SEC Chief Accountant Offers Guidance to Audit Committees

SEC Chief Accountant Offers Guidance to Audit Committees

Blog Keeping Current: Disclosure and Governance Developments

SEC Chief Accountant Wesley Bricker recently delivered another speech in which he discussed current issues in financial reporting and highlighted the critical roles that auditors, audit committees and audit regulation play in ensuring public trust in financial reporting. While the speech covered a wide range of topics, several of Mr. Bricker’s comments touched directly on the activities of audit committees. Concluding that “high quality financial information [produced] with the oversight of an effective audit committee . . . energizes our capital markets . . . ,” Mr. Bricker stated that “[a] high quality financial reporting process starts with companies and their audit committees.” In particular, Mr. Bricker’s message to audit committees centered around auditor tenure and auditor independence.

Auditor Tenure. Mr. Bricker discussed the Public Company Accounting Oversight Board’s recently adopted revisions to the auditor reporting standard (See our June 2, 2017 post), which, among other things, would require disclosure of audit firm tenure. Mr. Bricker noted that some audit committees already provide such disclosure in their audit committee reports. (See our November 3, 2016 post.) In addition, some research and information service companies collect and publish this information. “Regardless of where, or whether, prior years of service of an audit firm is disclosed,” Mr. Bricker said, “the years of experience may be one of the many factors considered by audit committees in their selection and oversight of the external auditor.” He suggested that audit committees may want to consider prior service experience when evaluating an auditor’s understanding of the company’s business and audit risks. In addition, audit committees may want to consider an auditor’s prior service experience in connection with its “oversight of the auditor's expertise, incentives and, ultimately, appropriate performance in the conduct of the audit.” Acknowledging that “years of service is often a matter to be evaluated in the context of company- and firm-specific facts and circumstances,” Mr. Bricker also noted that existing research has reached “varied conclusions” on whether there is a relationship between auditor tenure and either audit quality or auditor independence.

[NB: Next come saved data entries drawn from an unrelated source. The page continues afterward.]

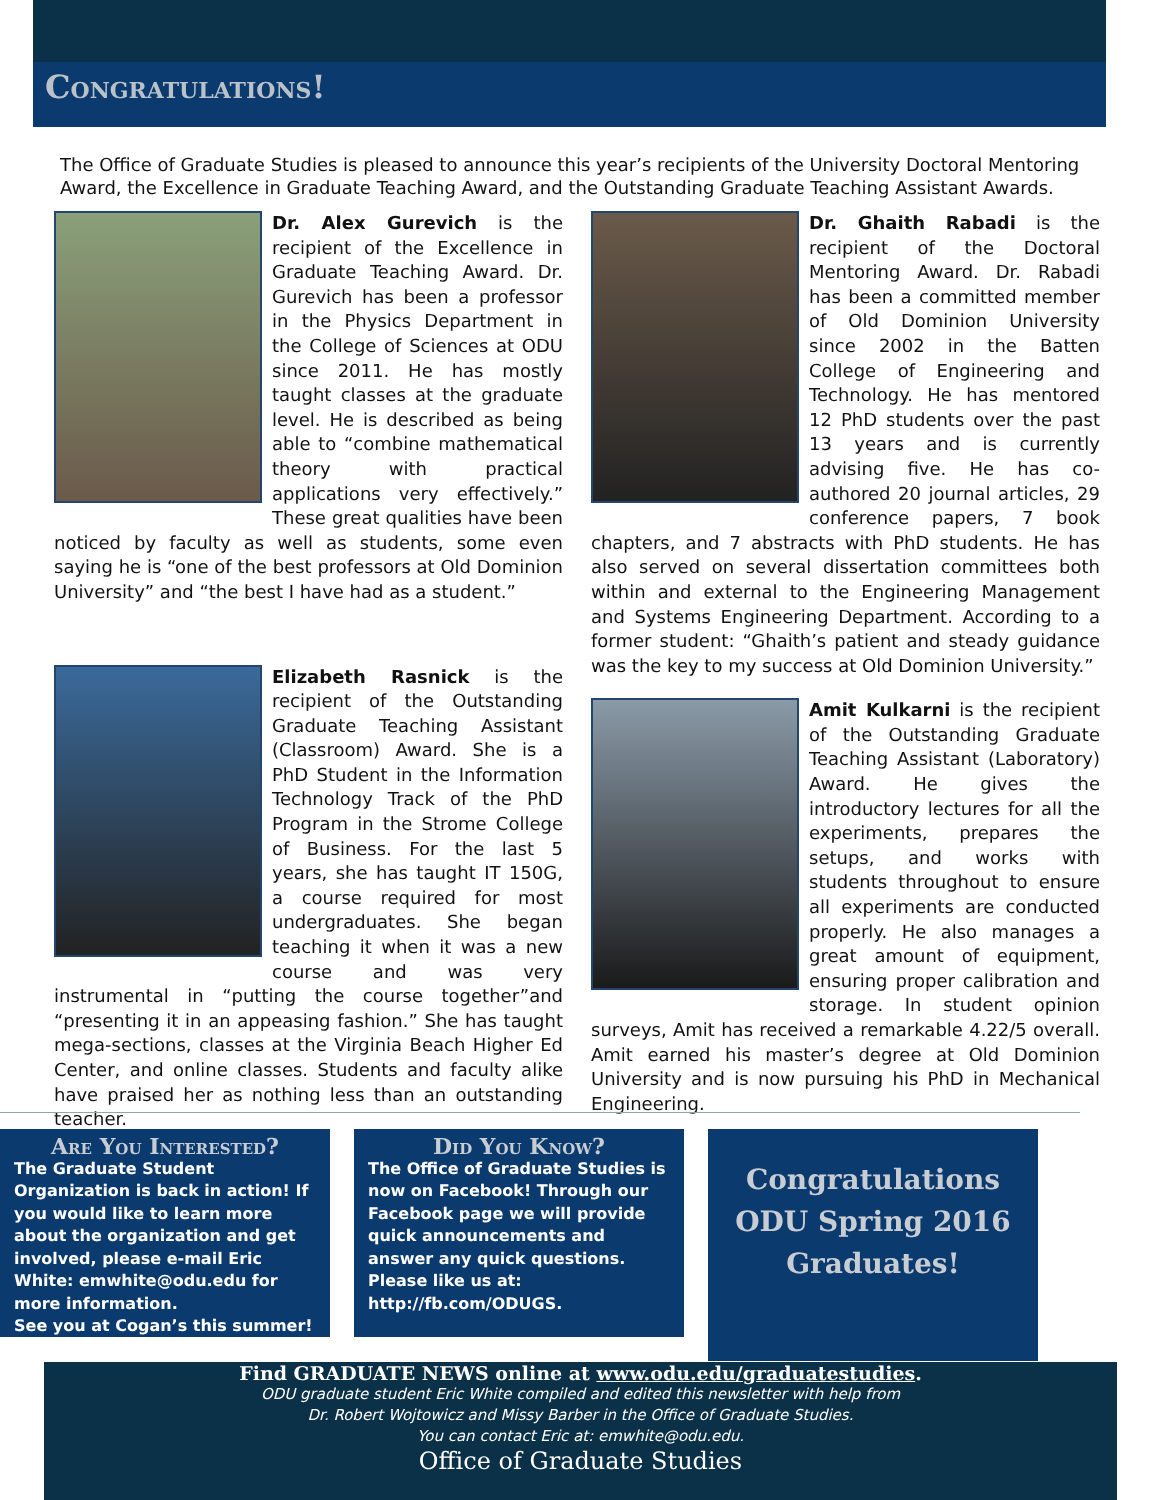Congratulations!
The Office of Graduate Studies is pleased to announce this year’s recipients of the University Doctoral Mentoring Award, the Excellence in Graduate Teaching Award, and the Outstanding Graduate Teaching Assistant Awards.
Dr. Alex Gurevich is the recipient of the Excellence in Graduate Teaching Award. Dr. Gurevich has been a professor in the Physics Department in the College of Sciences at ODU since 2011. He has mostly taught classes at the graduate level. He is described as being able to “combine mathematical theory with practical applications very effectively.” These great qualities have been noticed by faculty as well as students, some even saying he is “one of the best professors at Old Dominion University” and “the best I have had as a student.”
Elizabeth Rasnick is the recipient of the Outstanding Graduate Teaching Assistant (Classroom) Award. She is a PhD Student in the Information Technology Track of the PhD Program in the Strome College of Business. For the last 5 years, she has taught IT 150G, a course required for most undergraduates. She began teaching it when it was a new course and was very instrumental in “putting the course together”and “presenting it in an appeasing fashion.” She has taught mega-sections, classes at the Virginia Beach Higher Ed Center, and online classes. Students and faculty alike have praised her as nothing less than an outstanding teacher.
Dr. Ghaith Rabadi is the recipient of the Doctoral Mentoring Award. Dr. Rabadi has been a committed member of Old Dominion University since 2002 in the Batten College of Engineering and Technology. He has mentored 12 PhD students over the past 13 years and is currently advising five. He has co-authored 20 journal articles, 29 conference papers, 7 book chapters, and 7 abstracts with PhD students. He has also served on several dissertation committees both within and external to the Engineering Management and Systems Engineering Department. According to a former student: “Ghaith’s patient and steady guidance was the key to my success at Old Dominion University.”
Amit Kulkarni is the recipient of the Outstanding Graduate Teaching Assistant (Laboratory) Award. He gives the introductory lectures for all the experiments, prepares the setups, and works with students throughout to ensure all experiments are conducted properly. He also manages a great amount of equipment, ensuring proper calibration and storage. In student opinion surveys, Amit has received a remarkable 4.22/5 overall. Amit earned his master’s degree at Old Dominion University and is now pursuing his PhD in Mechanical Engineering.
Are You Interested?
The Graduate Student Organization is back in action! If you would like to learn more about the organization and get involved, please e-mail Eric White: emwhite@odu.edu for more information.
See you at Cogan’s this summer!
Did You Know?
The Office of Graduate Studies is now on Facebook! Through our Facebook page we will provide quick announcements and answer any quick questions.
Please like us at:
http://fb.com/ODUGS.
Congratulations
ODU Spring 2016
Graduates!
Find GRADUATE NEWS online at www.odu.edu/graduatestudies.
ODU graduate student Eric White compiled and edited this newsletter with help from
Dr. Robert Wojtowicz and Missy Barber in the Office of Graduate Studies.
You can contact Eric at: emwhite@odu.edu.
Office of Graduate Studies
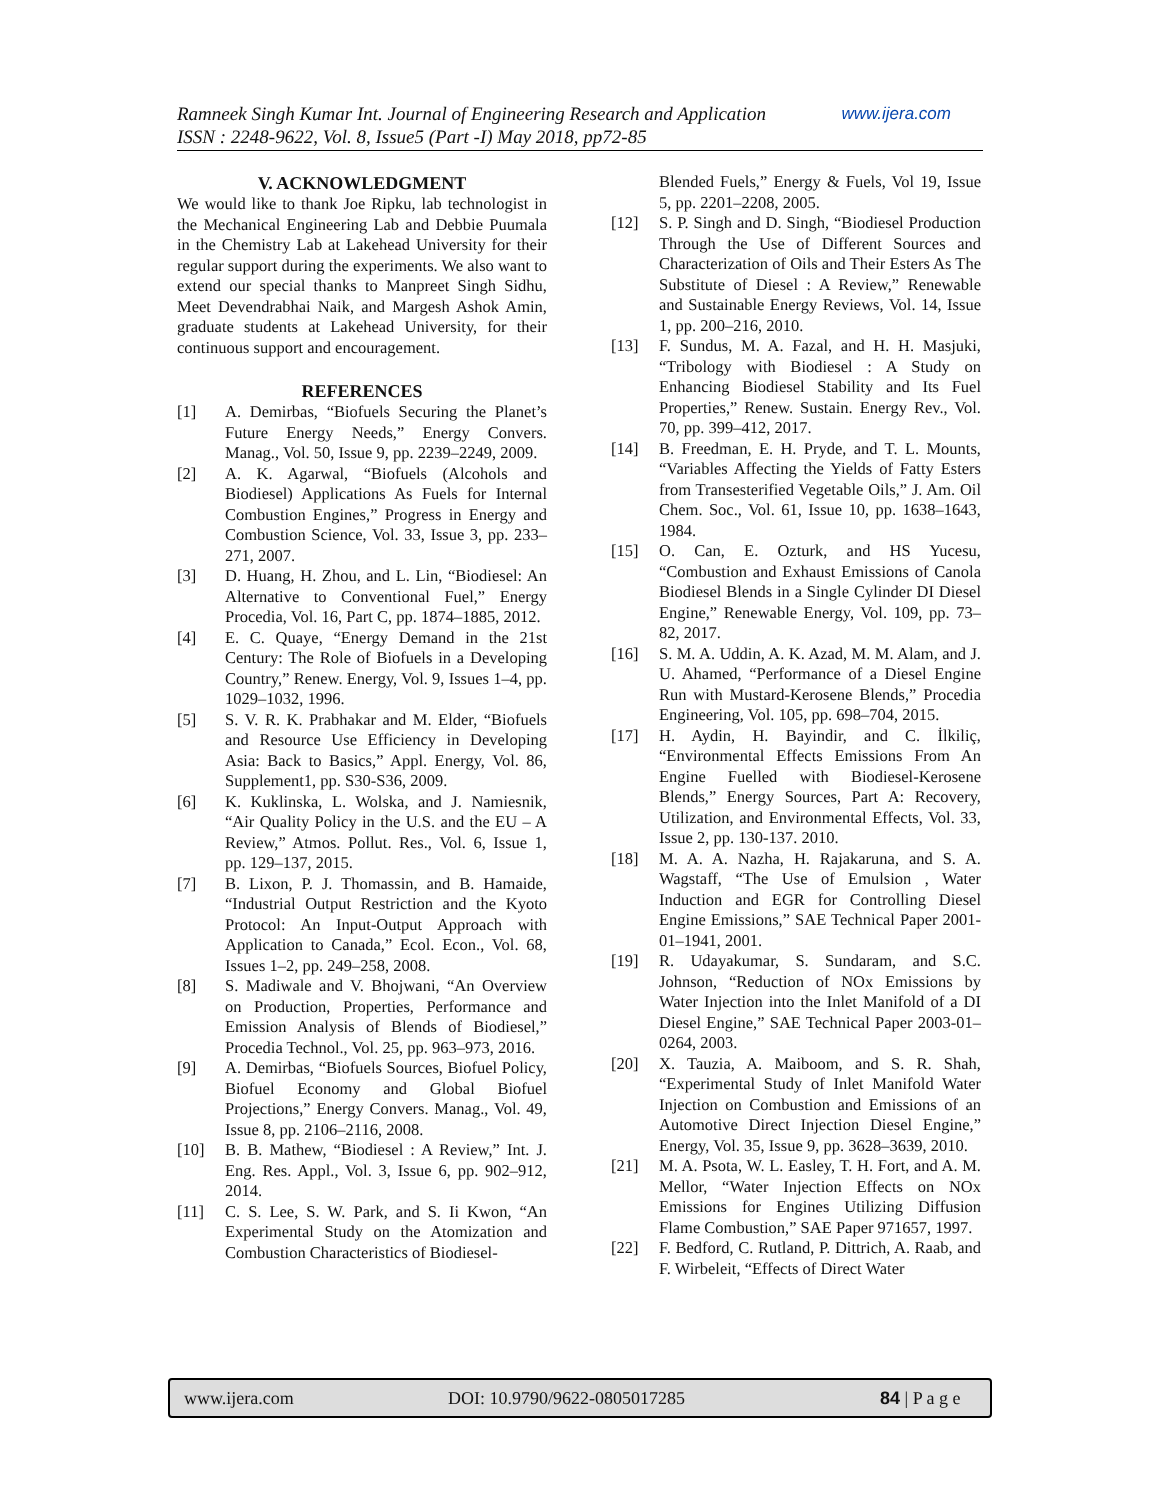Ramneek Singh Kumar Int. Journal of Engineering Research and Application www.ijera.com
ISSN : 2248-9622, Vol. 8, Issue5 (Part -I) May 2018, pp72-85
V. ACKNOWLEDGMENT
We would like to thank Joe Ripku, lab technologist in the Mechanical Engineering Lab and Debbie Puumala in the Chemistry Lab at Lakehead University for their regular support during the experiments. We also want to extend our special thanks to Manpreet Singh Sidhu, Meet Devendrabhai Naik, and Margesh Ashok Amin, graduate students at Lakehead University, for their continuous support and encouragement.
REFERENCES
[1] A. Demirbas, “Biofuels Securing the Planet’s Future Energy Needs,” Energy Convers. Manag., Vol. 50, Issue 9, pp. 2239–2249, 2009.
[2] A. K. Agarwal, “Biofuels (Alcohols and Biodiesel) Applications As Fuels for Internal Combustion Engines,” Progress in Energy and Combustion Science, Vol. 33, Issue 3, pp. 233–271, 2007.
[3] D. Huang, H. Zhou, and L. Lin, “Biodiesel: An Alternative to Conventional Fuel,” Energy Procedia, Vol. 16, Part C, pp. 1874–1885, 2012.
[4] E. C. Quaye, “Energy Demand in the 21st Century: The Role of Biofuels in a Developing Country,” Renew. Energy, Vol. 9, Issues 1–4, pp. 1029–1032, 1996.
[5] S. V. R. K. Prabhakar and M. Elder, “Biofuels and Resource Use Efficiency in Developing Asia: Back to Basics,” Appl. Energy, Vol. 86, Supplement1, pp. S30-S36, 2009.
[6] K. Kuklinska, L. Wolska, and J. Namiesnik, “Air Quality Policy in the U.S. and the EU – A Review,” Atmos. Pollut. Res., Vol. 6, Issue 1, pp. 129–137, 2015.
[7] B. Lixon, P. J. Thomassin, and B. Hamaide, “Industrial Output Restriction and the Kyoto Protocol: An Input-Output Approach with Application to Canada,” Ecol. Econ., Vol. 68, Issues 1–2, pp. 249–258, 2008.
[8] S. Madiwale and V. Bhojwani, “An Overview on Production, Properties, Performance and Emission Analysis of Blends of Biodiesel,” Procedia Technol., Vol. 25, pp. 963–973, 2016.
[9] A. Demirbas, “Biofuels Sources, Biofuel Policy, Biofuel Economy and Global Biofuel Projections,” Energy Convers. Manag., Vol. 49, Issue 8, pp. 2106–2116, 2008.
[10] B. B. Mathew, “Biodiesel : A Review,” Int. J. Eng. Res. Appl., Vol. 3, Issue 6, pp. 902–912, 2014.
[11] C. S. Lee, S. W. Park, and S. Ii Kwon, “An Experimental Study on the Atomization and Combustion Characteristics of Biodiesel-
Blended Fuels,” Energy & Fuels, Vol 19, Issue 5, pp. 2201–2208, 2005.
[12] S. P. Singh and D. Singh, “Biodiesel Production Through the Use of Different Sources and Characterization of Oils and Their Esters As The Substitute of Diesel : A Review,” Renewable and Sustainable Energy Reviews, Vol. 14, Issue 1, pp. 200–216, 2010.
[13] F. Sundus, M. A. Fazal, and H. H. Masjuki, “Tribology with Biodiesel : A Study on Enhancing Biodiesel Stability and Its Fuel Properties,” Renew. Sustain. Energy Rev., Vol. 70, pp. 399–412, 2017.
[14] B. Freedman, E. H. Pryde, and T. L. Mounts, “Variables Affecting the Yields of Fatty Esters from Transesterified Vegetable Oils,” J. Am. Oil Chem. Soc., Vol. 61, Issue 10, pp. 1638–1643, 1984.
[15] O. Can, E. Ozturk, and HS Yucesu, “Combustion and Exhaust Emissions of Canola Biodiesel Blends in a Single Cylinder DI Diesel Engine,” Renewable Energy, Vol. 109, pp. 73–82, 2017.
[16] S. M. A. Uddin, A. K. Azad, M. M. Alam, and J. U. Ahamed, “Performance of a Diesel Engine Run with Mustard-Kerosene Blends,” Procedia Engineering, Vol. 105, pp. 698–704, 2015.
[17] H. Aydin, H. Bayindir, and C. İlkiliç, “Environmental Effects Emissions From An Engine Fuelled with Biodiesel-Kerosene Blends,” Energy Sources, Part A: Recovery, Utilization, and Environmental Effects, Vol. 33, Issue 2, pp. 130-137. 2010.
[18] M. A. A. Nazha, H. Rajakaruna, and S. A. Wagstaff, “The Use of Emulsion , Water Induction and EGR for Controlling Diesel Engine Emissions,” SAE Technical Paper 2001-01–1941, 2001.
[19] R. Udayakumar, S. Sundaram, and S.C. Johnson, “Reduction of NOx Emissions by Water Injection into the Inlet Manifold of a DI Diesel Engine,” SAE Technical Paper 2003-01–0264, 2003.
[20] X. Tauzia, A. Maiboom, and S. R. Shah, “Experimental Study of Inlet Manifold Water Injection on Combustion and Emissions of an Automotive Direct Injection Diesel Engine,” Energy, Vol. 35, Issue 9, pp. 3628–3639, 2010.
[21] M. A. Psota, W. L. Easley, T. H. Fort, and A. M. Mellor, “Water Injection Effects on NOx Emissions for Engines Utilizing Diffusion Flame Combustion,” SAE Paper 971657, 1997.
[22] F. Bedford, C. Rutland, P. Dittrich, A. Raab, and F. Wirbeleit, “Effects of Direct Water
www.ijera.com DOI: 10.9790/9622-0805017285 84 | P a g e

Auditor Independence. Mr. Bricker also emphasized the importance of auditor independence to maintaining public trust in financial reporting. “Audit committees of listed companies play an important role in this regard by protecting auditor objectivity, in part, through direct oversight of the audit relationship.” As Mr. Bricker further advised, audit committees “must own the selection of the audit firm, make the final decision when it comes time to negotiate the audit fee, and oversee the auditor’s independence.” Mr. Bricker noted that, in addition to the audit firms themselves, audit committees and management can also address matters affecting auditor independence with the SEC staff; indeed, he noted that the staff occasionally reaches out to audit committees to get their input on independence issues that have been presented to the staff. As it relates to the selection of a successor auditor, Mr. Bricker encouraged audit committees to ensure that such successor is independent at the outset of the engagement and to consider circumstances that may require any adjustment to the company’s prior period financial statements. Specifically, audit committees should keep these considerations “in mind before entering into any relationships that would impair the predecessor auditor’s independence after the end of the predecessor’s professional engagement period.”